I suspect another factor was causing the issue for me too - due to API limitations on Beebotte, I had to limit the times that the BME680 sensor was used to every 5 minutes (as opposed to every second).

I later suspected that the sensor needs to be warmed up in order to calculate the gas quality, and as I was only running this every 5 minutes, the sensor was not warmed up enough to calculate an accurate reading.

I’ve since changed my script so that it outputs the reading to a CSV file (every second), and then implemented a secondary script that sends the last read line from the CSV file to Beebotte every 10 minutes to overcome the API limitation.

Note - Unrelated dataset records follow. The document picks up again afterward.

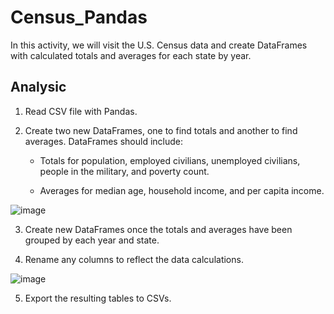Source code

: # Census_Pandas

In this activity, we will visit the U.S. Census data and create DataFrames with calculated totals and averages for each state by year.

## Analysic

1. Read CSV file with Pandas.

2. Create two new DataFrames, one to find totals and another to find averages. DataFrames should include:

    * Totals for population, employed civilians, unemployed civilians, people in the military, and poverty count.
    



    * Averages for median age, household income, and per capita income.

![image](https://user-images.githubusercontent.com/100891182/181819552-541da100-93e8-4a46-8b3c-51ae0a97eded.png)

    
    

3. Create new DataFrames once the totals and averages have been grouped by each year and state.

4. Rename any columns to reflect the data calculations.

![image](https://user-images.githubusercontent.com/100891182/181819234-5ce19298-29d4-4482-817a-e97f33dfbe51.png)


5. Export the resulting tables to CSVs.
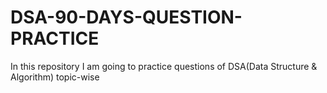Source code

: # DSA-90-DAYS-QUESTION-PRACTICE
In this repository I am going to practice questions of DSA(Data Structure &amp; Algorithm) topic-wise
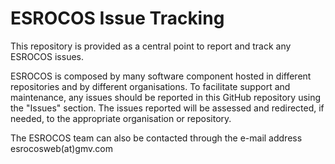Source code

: # ESROCOS Issue Tracking

This repository is provided as a central point to report and track any ESROCOS issues. 

ESROCOS is composed by many software component hosted in different repositories and by different organisations. To facilitate support and maintenance, any issues should be reported in this GitHub repository using the "Issues" section. The issues reported will be assessed and redirected, if needed, to the appropriate organisation or repository.

The ESROCOS team can also be contacted through the e-mail address esrocosweb(at)gmv.com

I’ve updated the link in my previous post to the dashboard showing these results if anybody is interested.


#19

Hi,

So I’ve started working with the BME680 but with a feather huzzah. I’m using the codes provided by bosch. I’m trying to get use out of the sensor.gas to get VOC values, but they never stabilizes. I ran it for 5 days and the value continued to get larger and larger. I’m re-running it now but I started at gas value of 969020ohm, and an hour later I’m at 1113411ohms and four more hours after its 1214995ohms. I’m using I2c and I’m powering through usb. Can you help decipher what is going wrong? the IAQ score from the bsec libaray prints a reasonable value, but is a hassle having to re-expose the sensor to bad gas for calibration.